Does My Child Have Fall Allergies?
If your child has a runny nose, itchy eyes, and nasal stuffiness (aka cold-like symptoms that don’t subside after a week or two), then he or she may be suffering from seasonal allergies. Fall can be especially sneezy because ragweed is a common allergen and the hardy plant flowers during this season. You’re also likely to visit apple orchards or pumpkin patches during the back-to-school season, and although this can be annual autumn fun, know that mold can thrive on farms and in hay bales.
Keep Your Home Irritant Free
Keeping a shoe-free home is a good strategy during allergy season. If your kids have been outside playing in the leaves, have them leave their shoes at the door to reduce the amount of pollen and allergens in your home. Also, when scheduling autumn hikes and apple picking excursions, look into the pollen forecast to pick an appropriate time. In the fall, pollen counts tend to rise as the clock approaches noon. When inside your home, keep windows closed and seek out HEPA (high-efficiency particulate air) products for HVAC filters, air purifiers, and vacuum cleaners.
Add Honey and Probiotics to Your Diet
While it hasn’t been scientifically proven, some find consuming local honey—honey created by bees that consume regional pollen—can help to reduce allergies to these pollens, especially if you start consuming the raw, unprocessed local honey a month or so prior to allergy season.
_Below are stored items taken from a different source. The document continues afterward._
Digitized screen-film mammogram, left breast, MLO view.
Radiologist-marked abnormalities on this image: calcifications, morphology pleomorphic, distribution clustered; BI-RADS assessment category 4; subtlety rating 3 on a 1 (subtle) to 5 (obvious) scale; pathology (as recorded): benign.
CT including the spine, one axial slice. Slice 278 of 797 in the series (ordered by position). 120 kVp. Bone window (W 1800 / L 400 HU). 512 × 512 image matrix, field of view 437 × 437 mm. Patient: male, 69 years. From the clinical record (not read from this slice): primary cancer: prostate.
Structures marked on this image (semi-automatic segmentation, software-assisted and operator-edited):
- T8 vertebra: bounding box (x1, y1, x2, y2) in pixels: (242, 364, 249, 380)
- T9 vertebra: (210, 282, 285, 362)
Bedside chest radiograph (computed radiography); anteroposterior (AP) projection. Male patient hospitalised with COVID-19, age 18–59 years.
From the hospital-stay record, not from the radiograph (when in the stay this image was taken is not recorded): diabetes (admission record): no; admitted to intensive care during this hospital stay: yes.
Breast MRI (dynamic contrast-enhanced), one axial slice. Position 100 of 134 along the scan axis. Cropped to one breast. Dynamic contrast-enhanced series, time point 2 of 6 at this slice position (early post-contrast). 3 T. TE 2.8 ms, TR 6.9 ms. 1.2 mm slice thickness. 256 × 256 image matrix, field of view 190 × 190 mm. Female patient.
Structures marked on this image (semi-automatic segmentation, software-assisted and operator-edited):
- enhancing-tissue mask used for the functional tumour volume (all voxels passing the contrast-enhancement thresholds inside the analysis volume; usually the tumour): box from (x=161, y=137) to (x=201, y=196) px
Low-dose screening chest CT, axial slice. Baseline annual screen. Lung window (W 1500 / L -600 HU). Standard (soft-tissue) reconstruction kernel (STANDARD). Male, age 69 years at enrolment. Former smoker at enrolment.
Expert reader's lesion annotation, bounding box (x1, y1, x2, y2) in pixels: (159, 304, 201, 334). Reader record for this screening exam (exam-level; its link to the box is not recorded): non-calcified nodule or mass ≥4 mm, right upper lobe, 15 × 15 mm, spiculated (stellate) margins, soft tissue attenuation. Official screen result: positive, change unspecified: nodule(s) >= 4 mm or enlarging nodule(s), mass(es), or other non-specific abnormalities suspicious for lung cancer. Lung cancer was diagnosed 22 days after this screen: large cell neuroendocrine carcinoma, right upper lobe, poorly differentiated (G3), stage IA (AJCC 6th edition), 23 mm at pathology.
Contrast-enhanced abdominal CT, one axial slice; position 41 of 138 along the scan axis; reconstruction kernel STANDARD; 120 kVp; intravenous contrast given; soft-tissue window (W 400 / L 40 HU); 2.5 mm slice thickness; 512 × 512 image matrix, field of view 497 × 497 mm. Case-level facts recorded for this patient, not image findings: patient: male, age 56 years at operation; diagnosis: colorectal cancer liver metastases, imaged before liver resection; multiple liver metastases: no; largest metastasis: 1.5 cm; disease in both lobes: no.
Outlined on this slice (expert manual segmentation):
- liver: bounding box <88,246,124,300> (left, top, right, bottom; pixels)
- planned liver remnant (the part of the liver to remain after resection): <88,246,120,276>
Are you looking for a dietary change backed by research? Researchers at the University of Florida have discovered links between gut health and a reduction of allergy symptoms. The research cites a probiotic combination of lactobacilli and bifidobacteria, which can be taken as a supplement or found in foods. So make a fall meal of it! Jazz up a dish of unsweetened kefir or yogurt with roasted pumpkin seeds. Drizzle local honey on roasted apples and squashes from the farmers’ market, or add a spoonful to your favorite cup of tea. Talk to your primary caregiver about an optimal diet and, of course, don’t allow children younger than one to consume honey.
Clear Noses with Saline Spray and Showers
Saline sprays are non-medicated nasal sprays that can help to flush fall allergens (like ragweed pollen) out of little noses. These sprays can be a good alternative for kids who are too little to take any allergy medications. Similarly, an old-fashioned warm shower can do wonders since pollen on your child’s skin and hair will continue to cause a reaction until washed away (and feels great on a chilly autumn day). Showers are also beneficial because in addition to bringing immediate relief, they also stop your child from transferring the pollen to other items in the home, such as furniture, bedding, and their favorite fall pajamas.
Allergy Triggers at School
Children might also be allergic to something within their school classroom. If you notice your kid showing allergy symptoms such as wheezing, a rash, or runny nose once school has started, look into what could be triggering these symptoms. Is there a classroom pet? Dust from chalk or pollen present in the air? Are there fragrant cleaners used in the building that are producing a reaction? Make an appointment with your child’s teacher and/or school administrator to pinpoint the triggers and then work together on a plan for avoiding them. Possible solutions include keeping windows closed when pollen counts are high or having your child spend his or her day in a classroom without a furry class pet.
There are lots of ways to keep fall allergies at bay, but remember to talk to your family doctor and caregivers before changing your routine. It’s important to keep an eye on kid allergies, as little ones may not to be able to explain the scope of their symptoms quite yet.